Exercise directions:
Please write out the audio filters passage in full, word for word.

Selected extract:
================
Low-pass filter: A low-pass filter (LPF) is a filter that passes signals with a frequency lower than a selected cutoff frequency and attenuates signals with frequencies higher than the cutoff frequency. The amount of attenuation for each frequency depends on the filter design. The filter is sometimes called a high-cut filter, or treble-cut filter in audio applications. A low-pass filter is the complement of a high-pass filter. Controllable parameters of the low-pass filter will be cut-off frequency and slope.

High-pass filter: A high-pass filter (HPF) is an electronic filter that passes signals with a frequency higher than a certain cutoff frequency and attenuates signals with frequencies lower than the cutoff frequency. The filter is sometimes called a low-cut filter in audio applications. The amount of attenuation for each frequency depends on the filter design. Controllable parameters of the High- pass filter will be cut-off frequency and slope.

Equalizer: Equalization, or EQ for short, means boosting or reducing (attenuating) the levels of different frequencies in a signal. The most basic type of equalization familiar to most people is the treble/bass control on home audio equipment. The treble control adjusts high frequencies, the bass control adjusts low frequencies. The EQ can have several bands and several shapes (High-pass, Low- pass, High shelf, Low shelf, Bell shape). The controllable parameters of the equalizer will be, among others, Parametric EQ, Gain (Per band), Center frequency (Per band), Band with (Q) (per band), Filter shape selector (per band), Graphic EQ, Gain (per band). Impulse response filter: Impulse response (commonly known as IR) is a frequency response wav file, often captured from a setup with a microphone capturing the frequency response of a speaker (and its environment). The impulse response filter can then be used to pass audio through, filtering the signal to have the same frequency response as the mic and speaker used to capture the IR had. The controllable parameters of the impulse response filter will be Blend/mix between two or more IR^'s, volume for each IR.
================
Raw records:
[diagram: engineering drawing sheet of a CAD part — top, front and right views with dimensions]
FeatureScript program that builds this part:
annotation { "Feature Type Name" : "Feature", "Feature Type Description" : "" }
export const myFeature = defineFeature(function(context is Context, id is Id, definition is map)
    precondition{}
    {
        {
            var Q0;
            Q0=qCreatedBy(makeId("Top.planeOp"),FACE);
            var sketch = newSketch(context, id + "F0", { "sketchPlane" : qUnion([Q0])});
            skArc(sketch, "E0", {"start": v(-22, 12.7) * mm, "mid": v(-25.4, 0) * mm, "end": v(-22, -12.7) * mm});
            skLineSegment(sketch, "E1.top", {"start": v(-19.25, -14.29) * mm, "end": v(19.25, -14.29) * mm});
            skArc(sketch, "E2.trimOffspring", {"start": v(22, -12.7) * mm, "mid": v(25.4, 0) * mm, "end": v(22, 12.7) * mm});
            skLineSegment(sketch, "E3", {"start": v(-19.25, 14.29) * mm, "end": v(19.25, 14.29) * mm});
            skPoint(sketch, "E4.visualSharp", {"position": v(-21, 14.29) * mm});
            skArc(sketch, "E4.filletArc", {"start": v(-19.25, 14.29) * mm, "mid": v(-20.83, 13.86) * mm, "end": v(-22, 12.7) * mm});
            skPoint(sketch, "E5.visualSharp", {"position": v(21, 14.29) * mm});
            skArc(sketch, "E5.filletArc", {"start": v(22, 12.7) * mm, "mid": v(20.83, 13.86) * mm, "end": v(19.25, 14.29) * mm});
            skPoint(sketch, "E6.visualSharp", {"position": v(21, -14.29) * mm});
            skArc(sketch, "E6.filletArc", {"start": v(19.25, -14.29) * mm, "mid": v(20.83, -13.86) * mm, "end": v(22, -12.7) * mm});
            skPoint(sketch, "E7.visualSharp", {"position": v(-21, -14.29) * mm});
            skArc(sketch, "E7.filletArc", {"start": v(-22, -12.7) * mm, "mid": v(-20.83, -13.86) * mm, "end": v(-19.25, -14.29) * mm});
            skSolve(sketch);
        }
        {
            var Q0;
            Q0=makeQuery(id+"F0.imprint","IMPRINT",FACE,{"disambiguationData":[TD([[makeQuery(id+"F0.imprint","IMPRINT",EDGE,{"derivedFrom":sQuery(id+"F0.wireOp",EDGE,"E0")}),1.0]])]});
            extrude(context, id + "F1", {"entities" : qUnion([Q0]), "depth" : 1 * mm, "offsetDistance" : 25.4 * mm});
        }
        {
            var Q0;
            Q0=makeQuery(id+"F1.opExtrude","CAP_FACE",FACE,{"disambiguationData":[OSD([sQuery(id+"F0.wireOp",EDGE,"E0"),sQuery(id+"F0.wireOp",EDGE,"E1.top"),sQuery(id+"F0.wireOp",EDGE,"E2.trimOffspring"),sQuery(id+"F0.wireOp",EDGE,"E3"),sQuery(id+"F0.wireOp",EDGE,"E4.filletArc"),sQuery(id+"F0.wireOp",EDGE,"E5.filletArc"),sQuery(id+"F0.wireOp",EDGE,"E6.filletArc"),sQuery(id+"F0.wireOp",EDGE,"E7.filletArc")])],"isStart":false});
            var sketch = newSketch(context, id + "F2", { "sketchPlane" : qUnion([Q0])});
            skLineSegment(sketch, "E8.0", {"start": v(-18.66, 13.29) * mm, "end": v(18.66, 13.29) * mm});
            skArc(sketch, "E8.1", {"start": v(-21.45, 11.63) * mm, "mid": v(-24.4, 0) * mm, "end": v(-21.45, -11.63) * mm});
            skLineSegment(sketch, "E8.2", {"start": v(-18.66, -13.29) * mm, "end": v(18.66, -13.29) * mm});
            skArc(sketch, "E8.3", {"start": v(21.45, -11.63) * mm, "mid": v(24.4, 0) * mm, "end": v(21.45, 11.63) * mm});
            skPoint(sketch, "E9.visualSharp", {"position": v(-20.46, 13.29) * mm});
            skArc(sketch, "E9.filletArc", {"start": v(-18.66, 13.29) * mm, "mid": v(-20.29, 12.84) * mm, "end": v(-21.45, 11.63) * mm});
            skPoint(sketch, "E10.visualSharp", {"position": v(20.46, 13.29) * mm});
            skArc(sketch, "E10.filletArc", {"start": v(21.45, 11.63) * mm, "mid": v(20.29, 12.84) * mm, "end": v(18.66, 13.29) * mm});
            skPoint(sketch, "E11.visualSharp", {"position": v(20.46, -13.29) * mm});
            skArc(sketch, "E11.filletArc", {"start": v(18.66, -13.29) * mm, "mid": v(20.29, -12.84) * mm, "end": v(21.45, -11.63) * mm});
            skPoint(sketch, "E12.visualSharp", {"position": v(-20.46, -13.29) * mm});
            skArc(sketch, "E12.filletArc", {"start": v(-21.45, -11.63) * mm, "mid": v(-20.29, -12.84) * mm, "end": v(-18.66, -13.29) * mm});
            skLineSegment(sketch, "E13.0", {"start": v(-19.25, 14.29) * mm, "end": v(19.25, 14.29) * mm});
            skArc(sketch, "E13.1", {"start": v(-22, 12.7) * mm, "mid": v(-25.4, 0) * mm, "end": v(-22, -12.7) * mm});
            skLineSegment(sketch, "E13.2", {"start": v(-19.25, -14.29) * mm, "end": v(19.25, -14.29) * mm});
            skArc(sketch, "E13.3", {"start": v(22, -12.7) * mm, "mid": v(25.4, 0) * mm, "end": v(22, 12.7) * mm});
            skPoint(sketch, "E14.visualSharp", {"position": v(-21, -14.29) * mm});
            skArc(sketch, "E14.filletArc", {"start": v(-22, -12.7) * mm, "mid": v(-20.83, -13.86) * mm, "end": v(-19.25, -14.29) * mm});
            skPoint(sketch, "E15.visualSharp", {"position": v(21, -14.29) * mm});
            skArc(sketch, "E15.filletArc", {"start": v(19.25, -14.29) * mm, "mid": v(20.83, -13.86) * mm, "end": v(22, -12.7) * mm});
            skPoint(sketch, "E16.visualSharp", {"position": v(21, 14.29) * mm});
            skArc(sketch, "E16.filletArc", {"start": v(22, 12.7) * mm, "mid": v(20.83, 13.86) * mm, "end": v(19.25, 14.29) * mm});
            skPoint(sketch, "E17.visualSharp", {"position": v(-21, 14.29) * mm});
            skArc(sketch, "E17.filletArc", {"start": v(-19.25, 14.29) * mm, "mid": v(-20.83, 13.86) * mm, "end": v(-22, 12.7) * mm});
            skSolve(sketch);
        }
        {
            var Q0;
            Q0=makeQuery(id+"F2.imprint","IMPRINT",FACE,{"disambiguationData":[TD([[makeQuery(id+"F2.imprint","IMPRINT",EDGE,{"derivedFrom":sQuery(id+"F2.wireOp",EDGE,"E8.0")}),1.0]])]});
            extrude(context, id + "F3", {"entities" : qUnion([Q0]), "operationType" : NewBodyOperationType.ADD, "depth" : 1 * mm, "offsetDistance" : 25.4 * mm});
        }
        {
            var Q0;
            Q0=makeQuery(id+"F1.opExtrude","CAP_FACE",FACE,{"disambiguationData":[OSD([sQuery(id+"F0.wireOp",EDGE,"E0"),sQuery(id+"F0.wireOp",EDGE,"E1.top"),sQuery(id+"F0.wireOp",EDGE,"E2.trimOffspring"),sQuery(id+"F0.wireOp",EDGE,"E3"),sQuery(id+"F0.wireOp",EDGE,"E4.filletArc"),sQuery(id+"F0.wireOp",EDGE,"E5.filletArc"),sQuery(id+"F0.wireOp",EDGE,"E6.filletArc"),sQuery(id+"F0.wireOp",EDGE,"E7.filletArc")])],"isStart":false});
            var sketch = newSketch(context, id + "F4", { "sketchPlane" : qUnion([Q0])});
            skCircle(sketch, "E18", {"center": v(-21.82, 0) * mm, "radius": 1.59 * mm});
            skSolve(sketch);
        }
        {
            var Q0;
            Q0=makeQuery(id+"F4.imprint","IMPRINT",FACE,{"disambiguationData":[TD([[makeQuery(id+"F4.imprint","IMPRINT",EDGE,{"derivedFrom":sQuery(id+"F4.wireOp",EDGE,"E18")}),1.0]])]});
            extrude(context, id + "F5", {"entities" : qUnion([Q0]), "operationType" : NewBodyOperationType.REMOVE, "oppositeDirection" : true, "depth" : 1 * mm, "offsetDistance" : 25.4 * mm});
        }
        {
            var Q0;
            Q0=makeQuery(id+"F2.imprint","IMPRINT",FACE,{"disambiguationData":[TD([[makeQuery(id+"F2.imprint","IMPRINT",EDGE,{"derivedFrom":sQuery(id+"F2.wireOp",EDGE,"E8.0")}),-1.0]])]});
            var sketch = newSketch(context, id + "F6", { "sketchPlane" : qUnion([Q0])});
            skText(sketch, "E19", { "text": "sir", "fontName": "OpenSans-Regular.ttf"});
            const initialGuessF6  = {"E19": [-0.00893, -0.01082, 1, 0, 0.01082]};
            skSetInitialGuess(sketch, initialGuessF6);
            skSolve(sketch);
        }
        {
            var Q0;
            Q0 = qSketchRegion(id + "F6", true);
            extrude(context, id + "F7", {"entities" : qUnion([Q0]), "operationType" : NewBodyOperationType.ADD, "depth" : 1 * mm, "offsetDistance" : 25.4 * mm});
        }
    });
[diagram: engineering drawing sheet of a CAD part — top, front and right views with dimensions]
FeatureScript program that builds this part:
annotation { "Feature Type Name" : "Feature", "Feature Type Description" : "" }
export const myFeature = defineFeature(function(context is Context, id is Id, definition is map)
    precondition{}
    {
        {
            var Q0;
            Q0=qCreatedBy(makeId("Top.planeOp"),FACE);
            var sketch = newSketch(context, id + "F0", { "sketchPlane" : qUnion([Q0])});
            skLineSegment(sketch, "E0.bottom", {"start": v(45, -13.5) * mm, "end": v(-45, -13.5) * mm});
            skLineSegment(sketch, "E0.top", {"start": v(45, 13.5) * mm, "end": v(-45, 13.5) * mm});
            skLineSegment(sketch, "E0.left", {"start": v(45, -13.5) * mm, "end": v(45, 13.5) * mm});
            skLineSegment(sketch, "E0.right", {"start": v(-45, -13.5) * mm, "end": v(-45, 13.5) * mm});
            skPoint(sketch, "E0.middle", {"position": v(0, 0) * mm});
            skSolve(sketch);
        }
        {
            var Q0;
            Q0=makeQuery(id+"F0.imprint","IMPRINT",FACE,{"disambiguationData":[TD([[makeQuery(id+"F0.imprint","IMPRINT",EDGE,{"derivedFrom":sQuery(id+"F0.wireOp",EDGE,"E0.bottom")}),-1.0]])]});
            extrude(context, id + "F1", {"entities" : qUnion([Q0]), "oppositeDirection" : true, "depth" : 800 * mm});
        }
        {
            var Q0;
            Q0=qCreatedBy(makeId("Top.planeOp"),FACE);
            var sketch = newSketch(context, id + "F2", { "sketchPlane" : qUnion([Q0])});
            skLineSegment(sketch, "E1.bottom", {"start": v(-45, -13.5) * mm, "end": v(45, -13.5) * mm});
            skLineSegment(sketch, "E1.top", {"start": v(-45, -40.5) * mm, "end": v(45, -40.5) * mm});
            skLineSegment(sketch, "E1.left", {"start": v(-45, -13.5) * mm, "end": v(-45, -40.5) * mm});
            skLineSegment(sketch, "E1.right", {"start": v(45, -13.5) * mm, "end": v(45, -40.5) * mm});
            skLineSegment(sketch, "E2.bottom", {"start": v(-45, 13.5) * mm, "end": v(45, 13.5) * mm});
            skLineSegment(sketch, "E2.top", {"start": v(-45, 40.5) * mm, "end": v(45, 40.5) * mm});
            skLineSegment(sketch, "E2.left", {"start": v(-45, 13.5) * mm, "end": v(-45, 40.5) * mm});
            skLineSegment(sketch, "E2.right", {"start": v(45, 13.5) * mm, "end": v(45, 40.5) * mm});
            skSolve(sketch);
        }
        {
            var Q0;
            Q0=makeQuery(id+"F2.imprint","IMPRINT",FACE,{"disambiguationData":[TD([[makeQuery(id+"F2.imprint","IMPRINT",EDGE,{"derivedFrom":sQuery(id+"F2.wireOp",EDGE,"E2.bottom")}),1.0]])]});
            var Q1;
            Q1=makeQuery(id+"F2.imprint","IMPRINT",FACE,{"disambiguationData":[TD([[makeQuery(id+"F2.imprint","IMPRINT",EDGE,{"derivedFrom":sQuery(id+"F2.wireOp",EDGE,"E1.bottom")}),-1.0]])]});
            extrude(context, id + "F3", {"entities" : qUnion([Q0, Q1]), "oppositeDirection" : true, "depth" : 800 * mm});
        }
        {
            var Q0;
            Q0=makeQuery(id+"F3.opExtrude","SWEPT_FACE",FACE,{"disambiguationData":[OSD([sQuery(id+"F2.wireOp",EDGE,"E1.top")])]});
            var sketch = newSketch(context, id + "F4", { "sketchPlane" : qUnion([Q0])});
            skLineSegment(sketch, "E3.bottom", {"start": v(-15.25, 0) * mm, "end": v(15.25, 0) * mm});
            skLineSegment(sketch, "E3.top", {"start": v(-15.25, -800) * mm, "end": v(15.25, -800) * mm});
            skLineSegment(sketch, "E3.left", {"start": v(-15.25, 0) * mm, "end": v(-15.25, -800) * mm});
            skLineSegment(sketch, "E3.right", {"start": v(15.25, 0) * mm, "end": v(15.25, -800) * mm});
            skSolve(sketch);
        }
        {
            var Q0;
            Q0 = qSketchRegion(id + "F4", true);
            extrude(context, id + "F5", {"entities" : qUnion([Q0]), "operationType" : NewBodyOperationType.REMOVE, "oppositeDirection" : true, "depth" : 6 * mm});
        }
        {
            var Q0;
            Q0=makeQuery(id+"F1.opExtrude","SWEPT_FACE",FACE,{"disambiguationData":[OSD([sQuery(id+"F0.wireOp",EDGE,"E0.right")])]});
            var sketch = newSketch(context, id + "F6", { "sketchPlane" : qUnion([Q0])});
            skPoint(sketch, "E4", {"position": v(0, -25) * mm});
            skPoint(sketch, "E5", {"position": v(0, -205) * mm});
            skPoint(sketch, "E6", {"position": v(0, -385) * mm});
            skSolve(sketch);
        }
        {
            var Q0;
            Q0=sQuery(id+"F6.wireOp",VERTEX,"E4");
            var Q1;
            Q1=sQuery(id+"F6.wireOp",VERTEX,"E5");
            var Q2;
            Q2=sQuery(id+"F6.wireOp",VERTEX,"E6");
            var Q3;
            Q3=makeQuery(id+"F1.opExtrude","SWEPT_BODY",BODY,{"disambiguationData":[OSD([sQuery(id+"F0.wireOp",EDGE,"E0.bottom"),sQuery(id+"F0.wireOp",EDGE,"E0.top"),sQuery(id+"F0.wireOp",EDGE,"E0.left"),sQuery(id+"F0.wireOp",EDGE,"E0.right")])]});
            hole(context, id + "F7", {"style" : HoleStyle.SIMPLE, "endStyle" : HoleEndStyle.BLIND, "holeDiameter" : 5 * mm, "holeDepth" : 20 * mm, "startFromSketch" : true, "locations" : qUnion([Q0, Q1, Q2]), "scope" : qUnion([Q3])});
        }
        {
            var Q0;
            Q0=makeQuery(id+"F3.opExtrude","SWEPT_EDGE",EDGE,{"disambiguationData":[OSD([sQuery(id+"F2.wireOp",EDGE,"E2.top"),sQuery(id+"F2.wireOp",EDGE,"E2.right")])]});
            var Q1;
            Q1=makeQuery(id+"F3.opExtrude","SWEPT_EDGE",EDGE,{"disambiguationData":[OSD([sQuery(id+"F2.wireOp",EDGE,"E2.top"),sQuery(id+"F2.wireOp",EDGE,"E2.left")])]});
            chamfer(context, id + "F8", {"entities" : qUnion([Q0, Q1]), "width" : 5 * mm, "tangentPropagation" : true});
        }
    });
================
Answer to this exercise:
Low-pass filter: A low-pass filter (LPF) is a filter that passes signals with a frequency lower than a selected cutoff frequency and attenuates signals with frequencies higher than the cutoff frequency. The amount of attenuation for each frequency depends on the filter design. The filter is sometimes called a high-cut filter, or treble-cut filter in audio applications. A low-pass filter is the complement of a high-pass filter. Controllable parameters of the low-pass filter will be cut-off frequency and slope.

High-pass filter: A high-pass filter (HPF) is an electronic filter that passes signals with a frequency higher than a certain cutoff frequency and attenuates signals with frequencies lower than the cutoff frequency. The filter is sometimes called a low-cut filter in audio applications. The amount of attenuation for each frequency depends on the filter design. Controllable parameters of the High- pass filter will be cut-off frequency and slope.

Equalizer: Equalization, or EQ for short, means boosting or reducing (attenuating) the levels of different frequencies in a signal. The most basic type of equalization familiar to most people is the treble/bass control on home audio equipment. The treble control adjusts high frequencies, the bass control adjusts low frequencies. The EQ can have several bands and several shapes (High-pass, Low- pass, High shelf, Low shelf, Bell shape). The controllable parameters of the equalizer will be, among others, Parametric EQ, Gain (Per band), Center frequency (Per band), Band with (Q) (per band), Filter shape selector (per band), Graphic EQ, Gain (per band). Impulse response filter: Impulse response (commonly known as IR) is a frequency response wav file, often captured from a setup with a microphone capturing the frequency response of a speaker (and its environment). The impulse response filter can then be used to pass audio through, filtering the signal to have the same frequency response as the mic and speaker used to capture the IR had. The controllable parameters of the impulse response filter will be Blend/mix between two or more IR^'s, volume for each IR.